It is elevated by the quality of her incisive writing, which sticks to the facts and avoids the grating tendency of similar books to imagine conversations between real people.

And the facts astonish, because these were no ordinary inmates; both held roles within the machinery of Auschwitz, which gave them the ability to stay alive (mind-boggingly, Spitzer was there for almost three years). More than other books about Auschwitz I’ve read, it drives home the fact that the camp was not simply a killing field but an entire ecosystem – a frightening, brutal new world created by the Nazis so they could destroy it and those within its fences at their whim.

Spitzer, in particular, was a force of nature. Cool-headed and strategic, she quickly grasped the rules of life in the camp and made it her business not only to survive, but to arrange matters so others could too.

To what extent she used her connections to keep Wisnia alive is the question that haunted him throughout his life.

After the war, it wasn’t simply a happily ever after for the lovers, albeit both lived extraordinary lives, including straight after the war and in the decades beyond.

## Dataset section
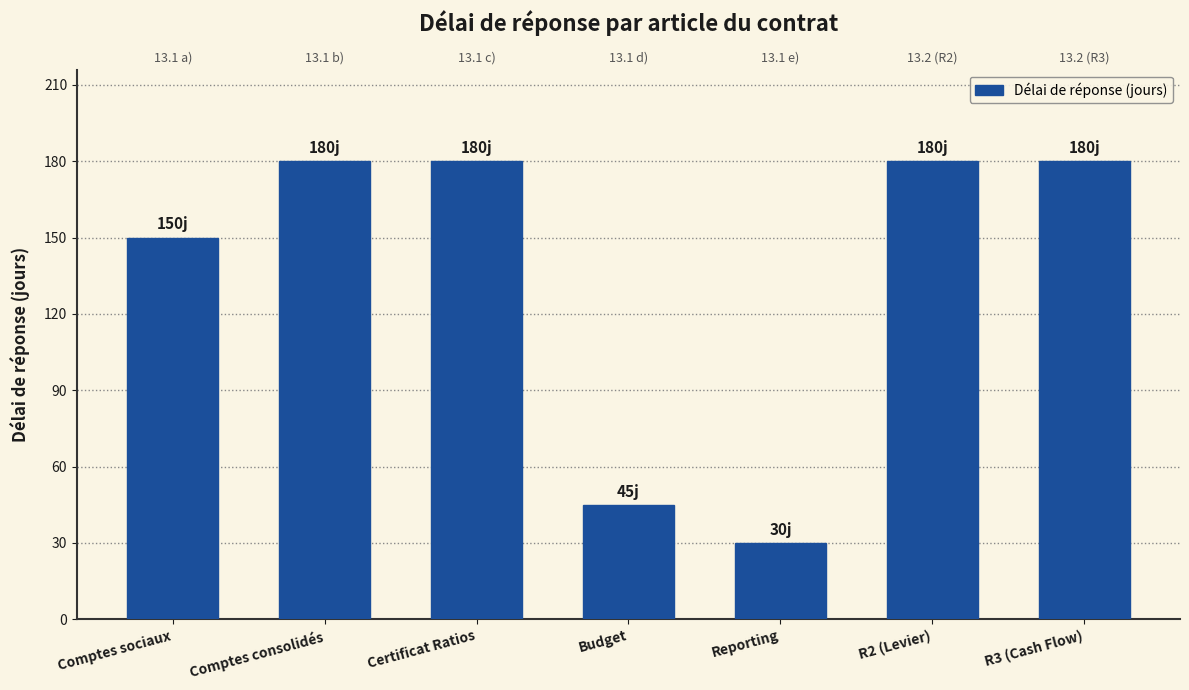

Does the chart contain any negative values?

No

## What to do
- a) According to the review, how long was Spitzer at Auschwitz?
- b) Reproduce the part of the review between "And the facts" and "at their whim.", inclusive.

## Answers for the exercise
- a) Almost three years.

- b)
And the facts astonish, because these were no ordinary inmates; both held roles within the machinery of Auschwitz, which gave them the ability to stay alive (mind-boggingly, Spitzer was there for almost three years). More than other books about Auschwitz I’ve read, it drives home the fact that the camp was not simply a killing field but an entire ecosystem – a frightening, brutal new world created by the Nazis so they could destroy it and those within its fences at their whim.